Punctuated equilibrium, a theory of unexpected and sudden change arising out of evolutionary biology and paleontology, has been applied to decision sciences, physics, organizational theory, and group behavior but never to leadership emergence theories. The purpose of the study was to discover how leadership emerges during a period of punctuated equilibrium, a sudden and unexpected change event, using a naturalistic decision making framework. Thus, the research question probed how leadership emergence could be theoretically modeled in a critical event. This grounded theory study was particularly unique because it drew from, and helped unify the four scientific foundations of complexity science, leadership emergence, punctuated equilibrium theory, and naturalistic decision making. Data from 40 retrospective accounts, described in 15 interviews with critical incident intervention specialists, first responders, and wilderness leadership trainers residing in the northeastern region of the U.S. were supplemented by survey and observational data. Initial analyses employed a reflective coding matrix and a concept identification chart. Analysis of synthesized themes identified an event continuum model in which instinct, compassion, and responsibility served as motivating factors for leadership emergence that appeared in close proximity to the change event.

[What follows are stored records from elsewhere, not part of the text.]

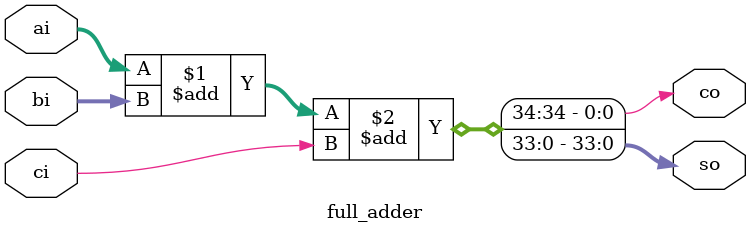
<source format=v>
/*serial signed multiplier
using booth encoding (radix4)
ACA course Oct 2012
Ramyad Hadidi 88109971
*/

`timescale 1ns/1ns

module signed_multiplier
	(
		clk,  		//system clk 
		start,		//all inputs are valid for starting
		a,		  	//operand
		b,		  	//operand
		s			//result
	);
            //inital for HW
				  	initial
				  	begin
					   	$display("ACA Project2 \n Ramyad Hadidi-88109971");
				  	end
	
	//parameters and definitions
	input             clk;
	input             start;
	input      [31:0] a;
	input      [31:0] b;
	output reg [63:0] s;
	
	//vars
	reg    [31:0]   A;
	reg    [64:0]   P;
	reg    [33:0]   ai;
	wire   [33:0]   bi;
	reg             ci;
	wire   [33:0]   so;
	reg    [4:0]    counter;   //for counting and registering output
	
	
	//**CODE	
	//
	always @(posedge clk)
	begin	
		if (start)	//load registers
		begin	
			A<=a;
			P[32:1]<=b;
			P[0]<=1'b0;
			P[64:33]<='b0;	
			counter <=5'b0000; 
			end
		else
		begin		//two shifts - save result of adder
			P<=(P>>2);
			P[64:31]<=so[33:0];
			counter <= counter + 1'b1;
			if (counter[4])
			   s[63:0]<=P[64:1];
		end
	end
	
  //adder
	full_adder adder(.ai(ai), .bi(bi), .ci(ci), .so(so), .co());
	assign bi[31:0]=P[64:33];
	assign bi[33]=P[64];
	assign bi[32]=P[64];
		
	//PP generator (deretemins ci and ai) (booth encoding)
	always @(P[2:0],A)
	begin
		case(P[2:0])
			3'b000:	begin	//0
					ai=34'b0;
					ci=1'b0;		end
			3'b001:	begin	//1
					ai[31:0]=A;
					ai[32]=A[31];
					ai[33]=A[31];
					ci=1'b0;		end	
			3'b010:	begin	//1
					ai[31:0]=A;
					ai[32]=A[31];
					ai[33]=A[31];
					ci=1'b0;		end	
			3'b011:	begin	//2
					ai[32:0]=A<<1;
					ai[33]=ai[32];	
					ci=1'b0;		end
			3'b100:	begin	//-2
					ai[32:0]=~(A<<1);
					ai[33]=ai[32];
					ci=1'b1;		end
			3'b101:	begin	//-1
					ai[31:0]=~A;
					ai[32]=ai[31];
					ai[33]=ai[31];
					ci=1'b1;		end
			3'b110:	begin	//-1
					ai[31:0]=~A;
					ai[32]=ai[31];
					ai[33]=ai[31];
					ci=1'b1;		end
			3'b111:	begin	//0
					ai=34'b0;
					ci=1'b0;		end
		endcase
	end	

endmodule

//----------------------------------------------------
//full adder 34bit
module full_adder(
        input [33:0] ai,
        input [33:0] bi,
        input ci,
        output [33:0] so,
        output co
    );
        assign {co, so} = ai + bi + ci;
endmodule

	
</source>
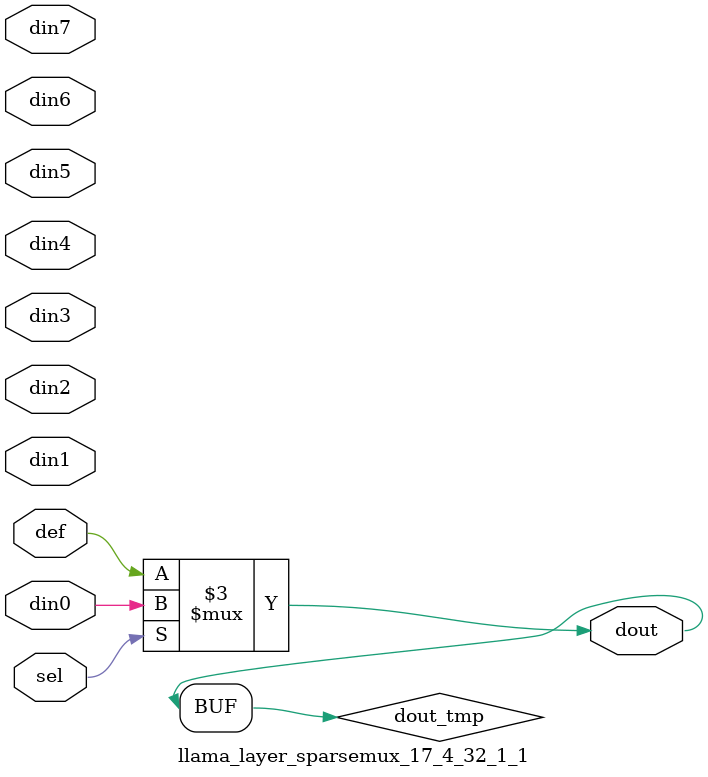
<source format=v>
`timescale 1ns / 1ps

module llama_layer_sparsemux_17_4_32_1_1 (din0,din1,din2,din3,din4,din5,din6,din7,def,sel,dout);

parameter din0_WIDTH = 1;

parameter din1_WIDTH = 1;

parameter din2_WIDTH = 1;

parameter din3_WIDTH = 1;

parameter din4_WIDTH = 1;

parameter din5_WIDTH = 1;

parameter din6_WIDTH = 1;

parameter din7_WIDTH = 1;

parameter def_WIDTH = 1;
parameter sel_WIDTH = 1;
parameter dout_WIDTH = 1;

parameter [sel_WIDTH-1:0] CASE0 = 1;

parameter [sel_WIDTH-1:0] CASE1 = 1;

parameter [sel_WIDTH-1:0] CASE2 = 1;

parameter [sel_WIDTH-1:0] CASE3 = 1;

parameter [sel_WIDTH-1:0] CASE4 = 1;

parameter [sel_WIDTH-1:0] CASE5 = 1;

parameter [sel_WIDTH-1:0] CASE6 = 1;

parameter [sel_WIDTH-1:0] CASE7 = 1;

parameter ID = 1;
parameter NUM_STAGE = 1;



input [din0_WIDTH-1:0] din0;

input [din1_WIDTH-1:0] din1;

input [din2_WIDTH-1:0] din2;

input [din3_WIDTH-1:0] din3;

input [din4_WIDTH-1:0] din4;

input [din5_WIDTH-1:0] din5;

input [din6_WIDTH-1:0] din6;

input [din7_WIDTH-1:0] din7;

input [def_WIDTH-1:0] def;
input [sel_WIDTH-1:0] sel;

output [dout_WIDTH-1:0] dout;



reg [dout_WIDTH-1:0] dout_tmp;


always @ (*) begin
(* parallel_case *) case (sel)
    
    CASE0 : dout_tmp = din0;
    
    CASE1 : dout_tmp = din1;
    
    CASE2 : dout_tmp = din2;
    
    CASE3 : dout_tmp = din3;
    
    CASE4 : dout_tmp = din4;
    
    CASE5 : dout_tmp = din5;
    
    CASE6 : dout_tmp = din6;
    
    CASE7 : dout_tmp = din7;
    
    default : dout_tmp = def;
endcase
end


assign dout = dout_tmp;



endmodule

</source>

Subsequent observable indicators of leadership emergence often included a sense of calm, quick situational assessment, and the tendency of individuals to ignore physical risk. This study found that punctuated equilibrium stimulated leadership emergence in individuals. The most profound implication for social change was that leadership arose in a time of need guided by compassion and a profound sense of responsibility toward one another regardless of formal position in the group.